- **Information given**
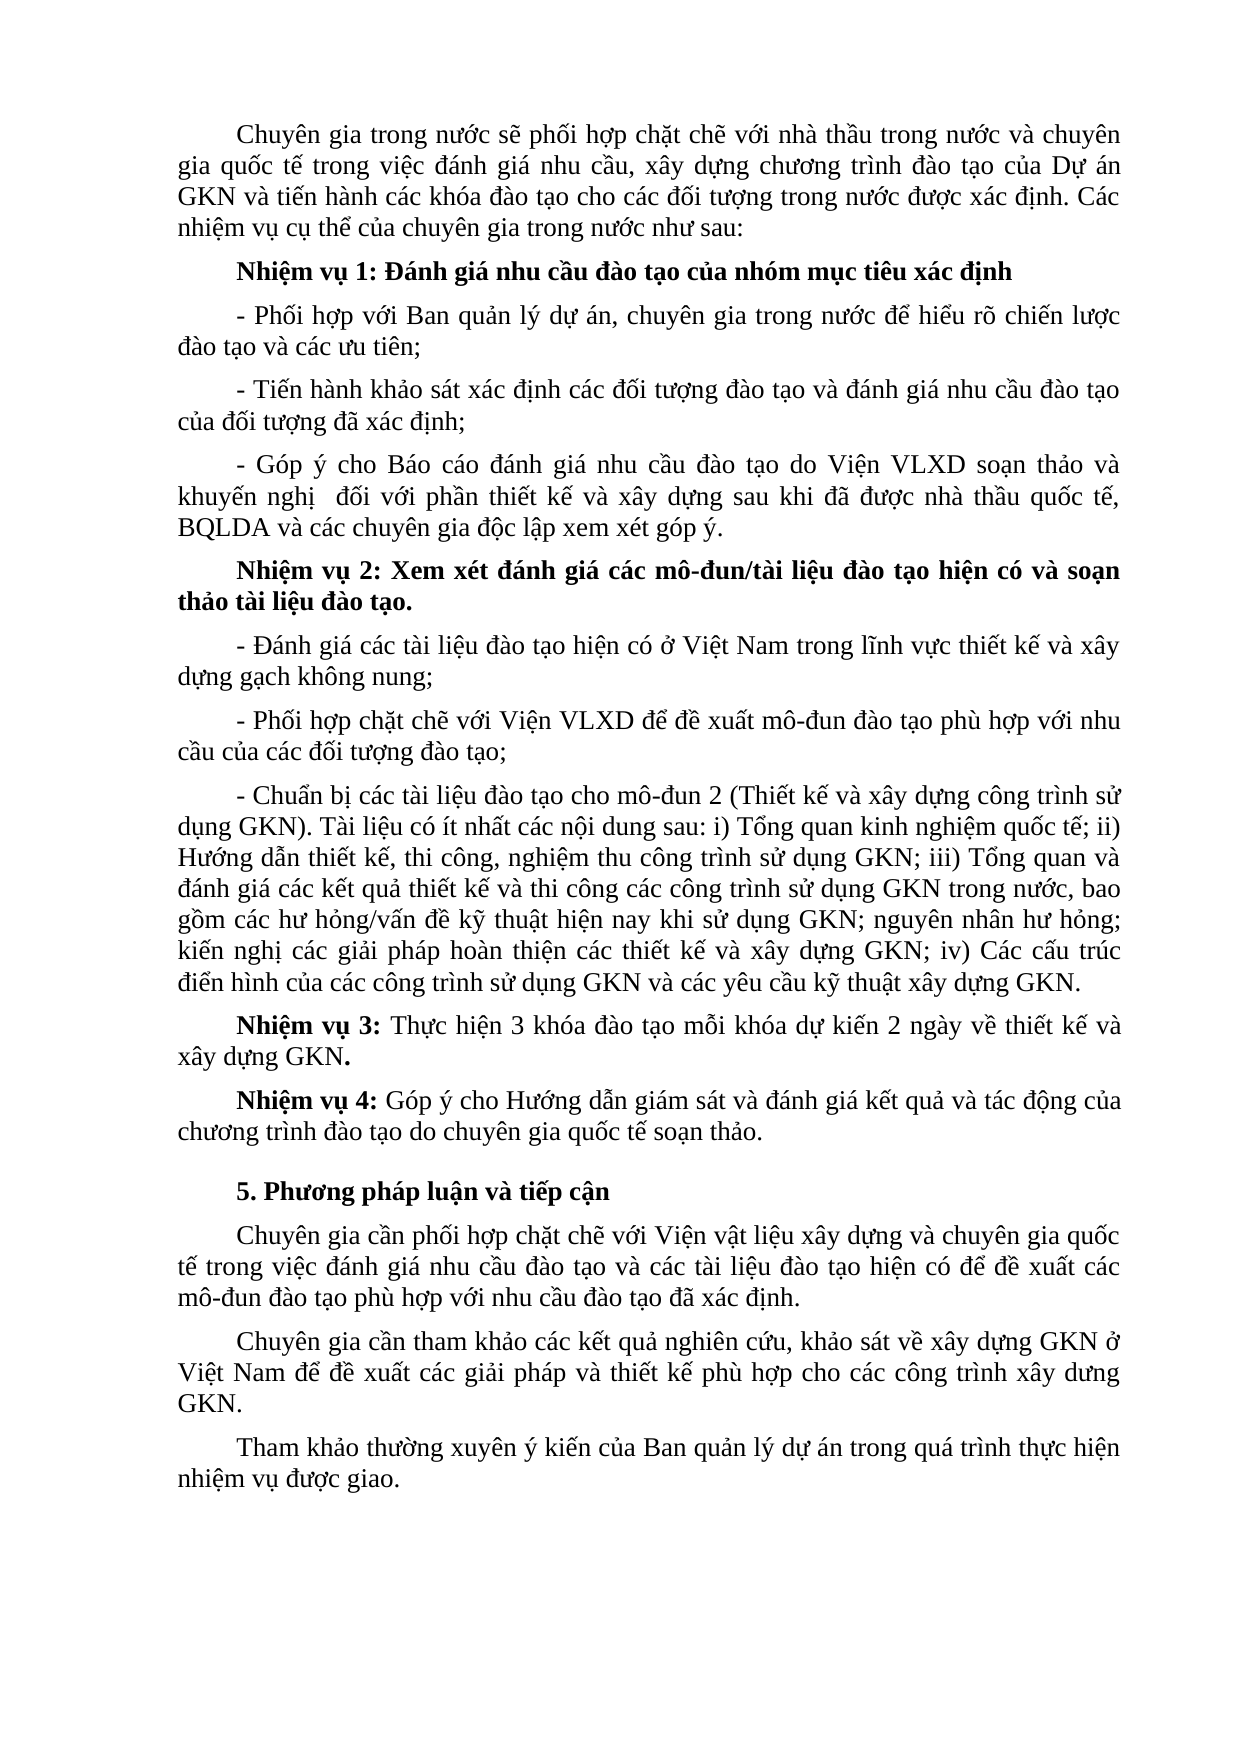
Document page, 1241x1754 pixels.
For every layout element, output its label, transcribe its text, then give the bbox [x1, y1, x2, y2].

text - Tiến hành khảo sát xác định các đối tượng đào tạo và đánh giá nhu cầu đào tạo của đối tượng đã xác định; [177, 374, 1122, 436]
text - Chuẩn bị các tài liệu đào tạo cho mô-đun 2 (Thiết kế và xây dựng công trình sử dụng GKN). Tài liệu có ít nhất các nội dung sau: i) Tổng quan kinh nghiệm quốc tế; ii) Hướng dẫn thiết kế, thi công, nghiệm thu công trình sử dụng GKN; iii) Tổng quan và đánh giá các kết quả thiết kế và thi công các công trình sử dụng GKN trong nước, bao gồm các hư hỏng/vấn đề kỹ thuật hiện nay khi sử dụng GKN; nguyên nhân hư hỏng; kiến nghị các giải pháp hoàn thiện các thiết kế và xây dựng GKN; iv) Các cấu trúc điển hình của các công trình sử dụng GKN và các yêu cầu kỹ thuật xây dựng GKN. [177, 779, 1122, 997]
text - Góp ý cho Báo cáo đánh giá nhu cầu đào tạo do Viện VLXD soạn thảo và khuyến nghị đối với phần thiết kế và xây dựng sau khi đã được nhà thầu quốc tế, BQLDA và các chuyên gia độc lập xem xét góp ý. [177, 448, 1122, 542]
text Nhiệm vụ 3: Thực hiện 3 khóa đào tạo mỗi khóa dự kiến 2 ngày về thiết kế và xây dựng GKN. [177, 1009, 1122, 1072]
text - Đánh giá các tài liệu đào tạo hiện có ở Việt Nam trong lĩnh vực thiết kế và xây dựng gạch không nung; [177, 629, 1122, 691]
text 5. Phương pháp luận và tiếp cận [177, 1175, 1122, 1206]
text Nhiệm vụ 2: Xem xét đánh giá các mô-đun/tài liệu đào tạo hiện có và soạn thảo tài liệu đào tạo. [177, 554, 1122, 617]
text - Phối hợp chặt chẽ với Viện VLXD để đề xuất mô-đun đào tạo phù hợp với nhu cầu của các đối tượng đào tạo; [177, 704, 1122, 766]
text Chuyên gia trong nước sẽ phối hợp chặt chẽ với nhà thầu trong nước và chuyên gia quốc tế trong việc đánh giá nhu cầu, xây dựng chương trình đào tạo của Dự án GKN và tiến hành các khóa đào tạo cho các đối tượng trong nước được xác định. Các nhiệm vụ cụ thể của chuyên gia trong nước như sau: [177, 118, 1122, 243]
text Nhiệm vụ 1: Đánh giá nhu cầu đào tạo của nhóm mục tiêu xác định [177, 255, 1122, 286]
text Tham khảo thường xuyên ý kiến của Ban quản lý dự án trong quá trình thực hiện nhiệm vụ được giao. [177, 1431, 1122, 1493]
text Nhiệm vụ 4: Góp ý cho Hướng dẫn giám sát và đánh giá kết quả và tác động của chương trình đào tạo do chuyên gia quốc tế soạn thảo. [177, 1084, 1122, 1146]
text - Phối hợp với Ban quản lý dự án, chuyên gia trong nước để hiểu rõ chiến lược đào tạo và các ưu tiên; [177, 299, 1122, 361]
text Chuyên gia cần phối hợp chặt chẽ với Viện vật liệu xây dựng và chuyên gia quốc tế trong việc đánh giá nhu cầu đào tạo và các tài liệu đào tạo hiện có để đề xuất các mô-đun đào tạo phù hợp với nhu cầu đào tạo đã xác định. [177, 1219, 1122, 1312]
text Chuyên gia cần tham khảo các kết quả nghiên cứu, khảo sát về xây dựng GKN ở Việt Nam để đề xuất các giải pháp và thiết kế phù hợp cho các công trình xây dưng GKN. [177, 1325, 1122, 1418]
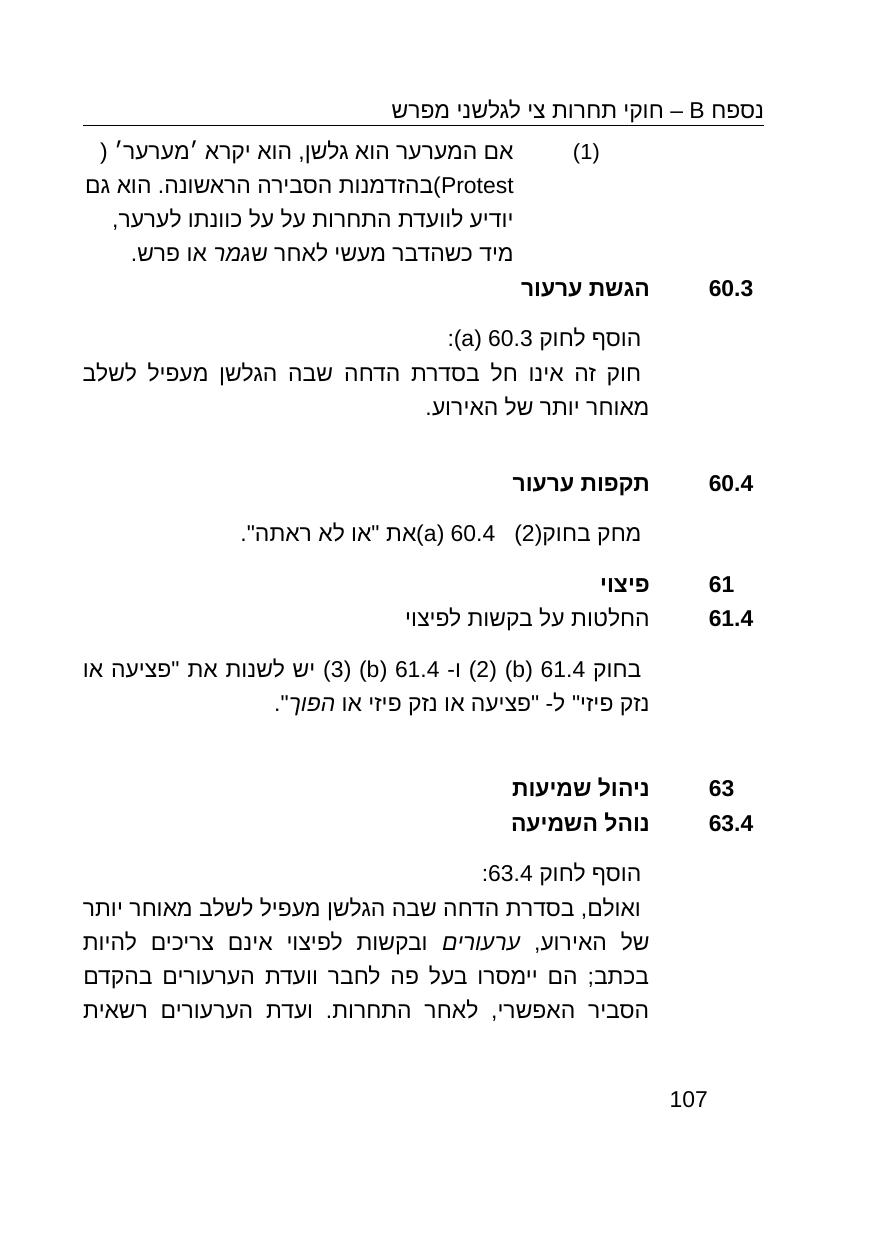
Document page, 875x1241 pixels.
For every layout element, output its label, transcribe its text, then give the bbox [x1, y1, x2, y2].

list תקפות ערעור [83, 469, 709, 496]
list החלטות על בקשות לפיצוי [83, 605, 709, 632]
list הגשת ערעור [83, 274, 709, 301]
list מחק בחוק(2) 60.4 (a)את "או לא ראתה". [83, 520, 649, 547]
list הוסף לחוק 60.3 (a): [83, 325, 649, 352]
list נוהל השמיעה [83, 809, 709, 836]
list ניהול שמיעות [83, 775, 709, 802]
list פיצוי [83, 571, 709, 597]
list הוסף לחוק 63.4: [83, 860, 649, 887]
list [83, 894, 649, 1023]
list חוק זה אינו חל בסדרת הדחה שבה הגלשן מעפיל לשלב מאוחר יותר של האירוע. [83, 359, 649, 420]
list בחוק 61.4 (b) (2) ו- 61.4 (b) (3) יש לשנות את "פציעה או נזק פיזי" ל- "פציעה או נזק פיזי או הפוך". [83, 656, 649, 717]
text אם המערער הוא גלשן, הוא יקרא ׳מערער׳ (Protest)בהזדמנות הסבירה הראשונה. הוא גם יודיע לוועדת התחרות על על כוונתו לערער, מיד כשהדבר מעשי לאחר שגמר או פרש. [83, 138, 573, 267]
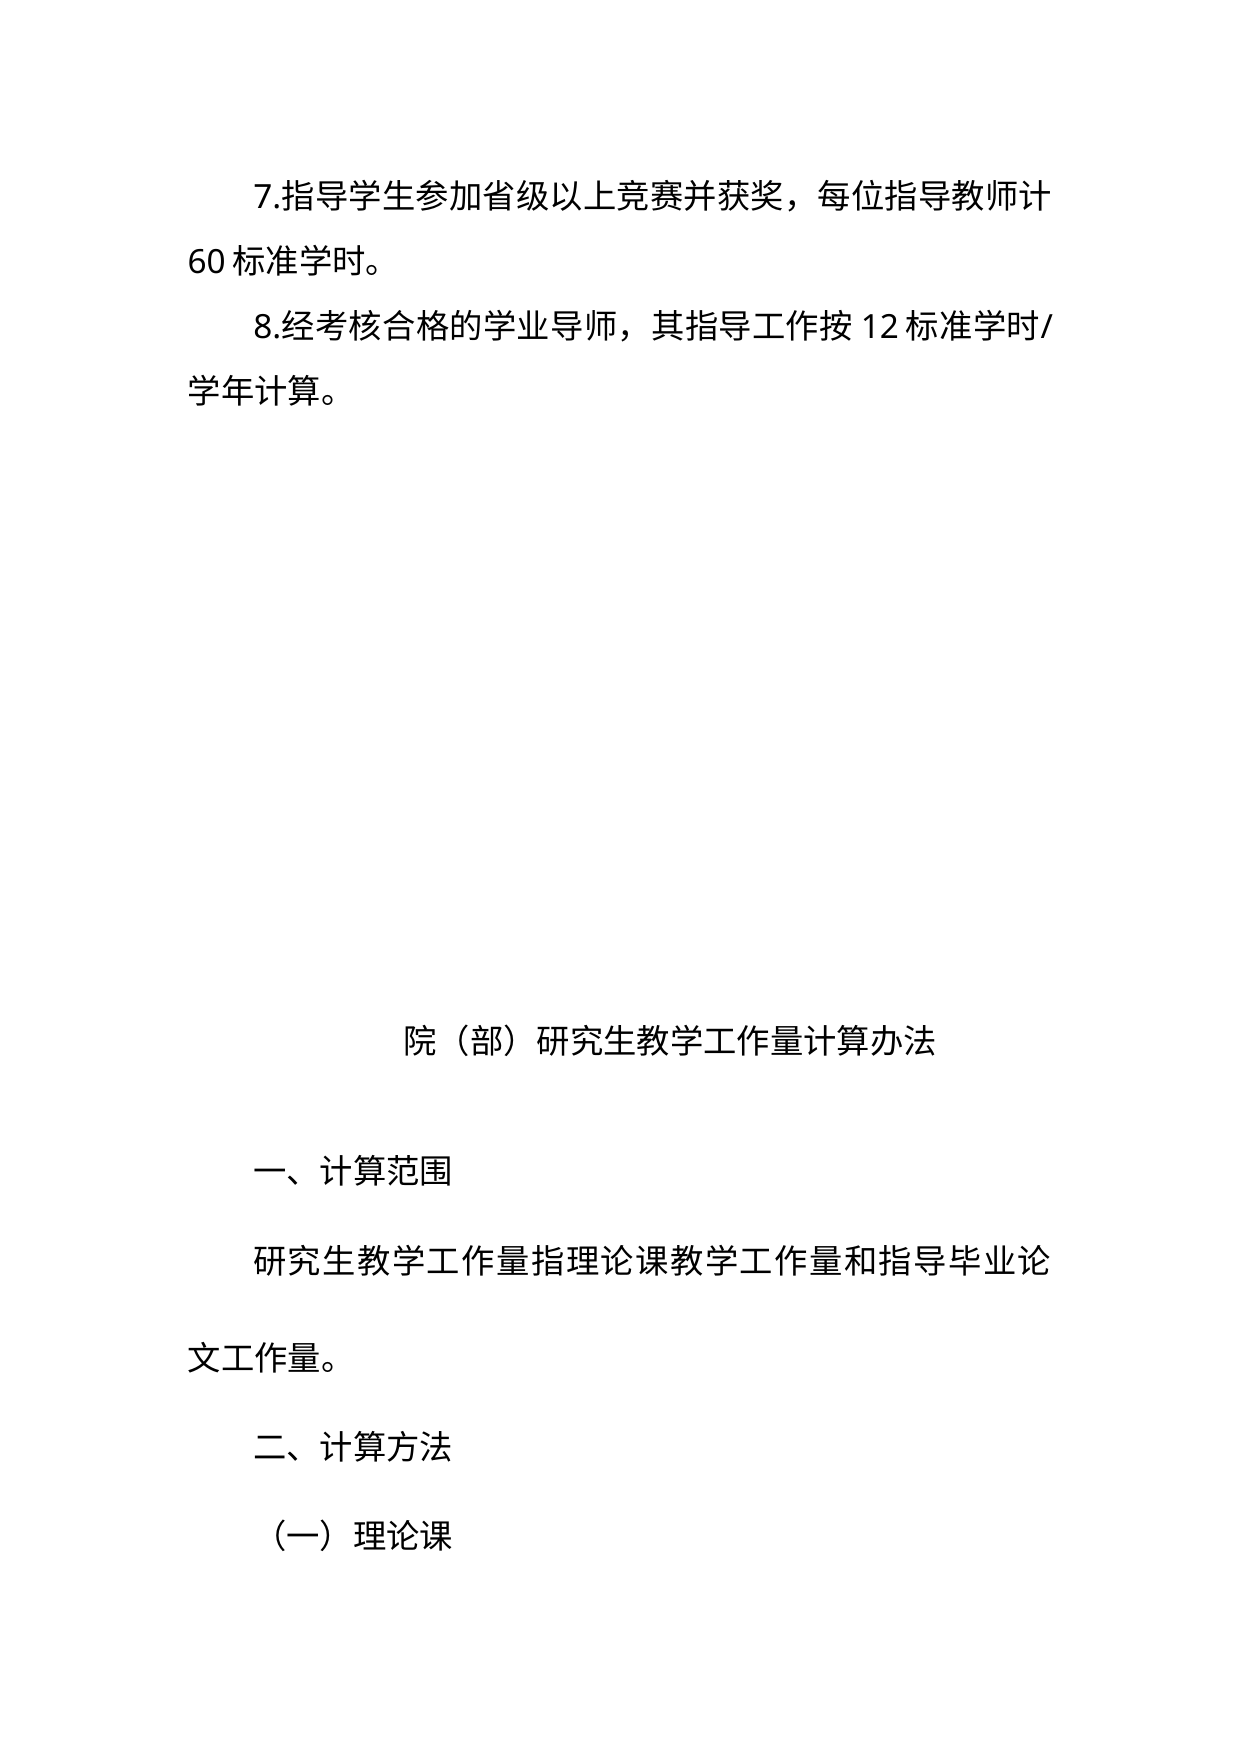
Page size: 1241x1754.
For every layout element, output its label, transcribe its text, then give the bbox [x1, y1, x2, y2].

text 8.经考核合格的学业导师，其指导工作按12标准学时/学年计算。 [187, 292, 1053, 422]
text （一）理论课 [187, 1502, 1053, 1567]
text 研究生教学工作量指理论课教学工作量和指导毕业论文工作量。 [187, 1226, 1053, 1388]
text 一、计算范围 [187, 1137, 1053, 1202]
text 二、计算方法 [187, 1413, 1053, 1478]
text 院（部）研究生教学工作量计算办法 [197, 1007, 1053, 1072]
text 7.指导学生参加省级以上竞赛并获奖，每位指导教师计60标准学时。 [187, 162, 1053, 292]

- **Task details**
Every line from the one that holds "Document page, 875x1241 pixels." to the last line of the records above goes into the answer, exactly as written; nothing else does, and no picture does either.

- **Answer area**
Document page, 875x1241 pixels.
For every layout element, output its label, transcribe its text, then give the bbox [x1, y1, x2, y2].

list תקפות ערעור [83, 469, 709, 496]
list החלטות על בקשות לפיצוי [83, 605, 709, 632]
list הגשת ערעור [83, 274, 709, 301]
list מחק בחוק(2) 60.4 (a)את "או לא ראתה". [83, 520, 649, 547]
list הוסף לחוק 60.3 (a): [83, 325, 649, 352]
list נוהל השמיעה [83, 809, 709, 836]
list ניהול שמיעות [83, 775, 709, 802]
list פיצוי [83, 571, 709, 597]
list הוסף לחוק 63.4: [83, 860, 649, 887]
list [83, 894, 649, 1023]
list חוק זה אינו חל בסדרת הדחה שבה הגלשן מעפיל לשלב מאוחר יותר של האירוע. [83, 359, 649, 420]
list בחוק 61.4 (b) (2) ו- 61.4 (b) (3) יש לשנות את "פציעה או נזק פיזי" ל- "פציעה או נזק פיזי או הפוך". [83, 656, 649, 717]
text אם המערער הוא גלשן, הוא יקרא ׳מערער׳ (Protest)בהזדמנות הסבירה הראשונה. הוא גם יודיע לוועדת התחרות על על כוונתו לערער, מיד כשהדבר מעשי לאחר שגמר או פרש. [83, 138, 573, 267]
Page size: 1241x1754.
For every layout element, output its label, transcribe its text, then give the bbox [x1, y1, x2, y2].

text 8.经考核合格的学业导师，其指导工作按12标准学时/学年计算。 [187, 292, 1053, 422]
text （一）理论课 [187, 1502, 1053, 1567]
text 研究生教学工作量指理论课教学工作量和指导毕业论文工作量。 [187, 1226, 1053, 1388]
text 一、计算范围 [187, 1137, 1053, 1202]
text 二、计算方法 [187, 1413, 1053, 1478]
text 院（部）研究生教学工作量计算办法 [197, 1007, 1053, 1072]
text 7.指导学生参加省级以上竞赛并获奖，每位指导教师计60标准学时。 [187, 162, 1053, 292]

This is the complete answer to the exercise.